* EXERCISE PASSAGE:
+++

Max and 99 need to stop KAOS’s second-in-command, the nasty Siegfried (Terence Stamp), who has been selling nuclear weapon-making material to unstable dictatorships. Their assignment involves tangling with crafty Russians, penetrating a secret, Dr. No-type facility and performing some Mission: Impossible-style acts of derring-do. Astle and Ember roast all the old chestnuts of the spy genre while keeping things timely with jokes about profiling, Homeland Security and — perhaps inevitable in a Get Smart update — a shoe-bomber gag.
The writing is uneven. Astle and Ember (who scripted the 2006 Matthew McConaughey romantic comedy Failure to Launch) will come up with something clever one minute, then revert to potty humour the next. Granted, they never get as crude as Mike Myers in his Austin Powers spoofs – but then, they never come close to the laugh-out-loud moments of those movies, either. The slapstick is better: there’s a scene in an airplane toilet involving Max and his hypertrophied Swiss Army knife (it contains, among other things, a flame thrower and a mini-crossbow) that’s painfully hilarious. But Berg, whose last movie was the remake of The Longest Yard, is one of those directors who thinks more violence means more laughs. It’s not enough for Max to catch his nose in some sliding doors, à la the TV show – he has to have his whole body virtually crushed by them.
One of the delights of the series was Max’s interplay with 99 – Barbara Feldon was always amusingly tolerant of her partner’s bungling. The lithe, doe-eyed Hathaway is as hot as the young Feldon – at one point, Hathaway even dons a bobbed wig to highlight the physical resemblance – but her 99 is cranky and egotistical. Carell’s Max has to win her over, but they never establish a convincing rapport. The indefatigable Alan Arkin has much more fun with his take on the Chief, Max’s long-suffering boss (played on TV by character actor Edward Platt, the sympathetic cop from Rebel Without a Cause). Arkin turns the guy into a scrappy veteran spy who at one point even mixes it up, Strangelove -style, in the "war room." Half the time when he's onscreen, Arkin looks like he’s struggling to keep a straight face; you keep waiting for him to do aHarvey Korman and break out laughing.

+++

Camera pose estimation data:
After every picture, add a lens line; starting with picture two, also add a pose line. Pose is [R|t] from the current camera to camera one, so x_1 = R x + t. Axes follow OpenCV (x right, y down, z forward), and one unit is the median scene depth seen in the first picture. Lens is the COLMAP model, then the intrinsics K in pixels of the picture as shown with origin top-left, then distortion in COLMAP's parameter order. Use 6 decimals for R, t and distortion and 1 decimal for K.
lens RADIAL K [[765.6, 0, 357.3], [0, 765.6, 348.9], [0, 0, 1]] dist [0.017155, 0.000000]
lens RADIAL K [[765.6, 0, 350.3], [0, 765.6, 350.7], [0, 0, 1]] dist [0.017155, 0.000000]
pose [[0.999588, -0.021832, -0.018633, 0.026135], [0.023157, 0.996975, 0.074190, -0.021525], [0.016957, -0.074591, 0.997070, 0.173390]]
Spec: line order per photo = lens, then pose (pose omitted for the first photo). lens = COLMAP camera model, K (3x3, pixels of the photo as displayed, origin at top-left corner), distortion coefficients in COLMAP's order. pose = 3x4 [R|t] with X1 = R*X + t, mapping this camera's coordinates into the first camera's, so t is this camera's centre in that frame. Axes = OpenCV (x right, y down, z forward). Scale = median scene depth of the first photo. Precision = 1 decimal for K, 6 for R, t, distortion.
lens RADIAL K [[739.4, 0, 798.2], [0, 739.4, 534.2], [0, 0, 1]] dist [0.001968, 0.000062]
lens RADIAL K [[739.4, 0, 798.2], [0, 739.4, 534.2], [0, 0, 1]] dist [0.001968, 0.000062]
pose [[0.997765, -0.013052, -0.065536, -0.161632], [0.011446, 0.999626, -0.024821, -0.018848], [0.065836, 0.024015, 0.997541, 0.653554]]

+++

* YOUR TASKS:
**1.** List the actors that the Get Smart review names as appearing in the new film.
**2.** Translate this sentence from the Get Smart review into French: "Carell’s Max has to win her over, but they never establish a convincing rapport."
**3.** Carry the Get Smart review forward past its last sentence.

* ANSWERS BY ITEM NUMBER:
**1.** Terence Stamp, Hathaway, Carell, Alan Arkin

**2.** Le Max de Carell doit la conquérir, mais ils n'établissent jamais une complicité convaincante.

**3.**
Too bad he didn’t pass his good-humoured attitude to Stamp, whose cruelly sarcastic Siegfried is less playful than your average Bond villain. Mind you, he does have an amiable sidekick in burly Ken Davitian, Borat’s Sancho Panza – thankfully keeping his clothes on for this film. The cast is crammed with such familiar faces, from James Caan, as a Bush-like president, to brief appearances by, among others, Bill Murray, Kevin Nealon, Seinfeld’s Patrick Warburton and the original Siegfried, Bernie Kopell.
As Kopell’s cameo suggests, the filmmakers regard their source material with affection. The script even contrives to bring back Max’s car, a red 1965 Sunbeam Tiger, and composer Trevor Rabin’s score lovingly embraces (and amplifies) Irving Szathmary’s hummable TV theme. But while their hearts are in the right place, they fail to replicate the innocent nuttiness that makes the old Get Smart reruns as entertaining now as they were in the '60s. (Not even Adams himself was able to recapture the magic in the 1980 Get Smart feature film, the aptly titled The Nude Bomb.) Let’s face it: Get Smart is one of those concoctions of a bygone time with a unique chemistry that simply can’t be duplicated. Imagine how ridiculous it will be if, 40 years from now, someone tries to make a feature film of Seinfeld or 30 Rock.
Get Smart opens across Canada on June 20.
Martin Morrow writes about the arts for CBCNews.ca.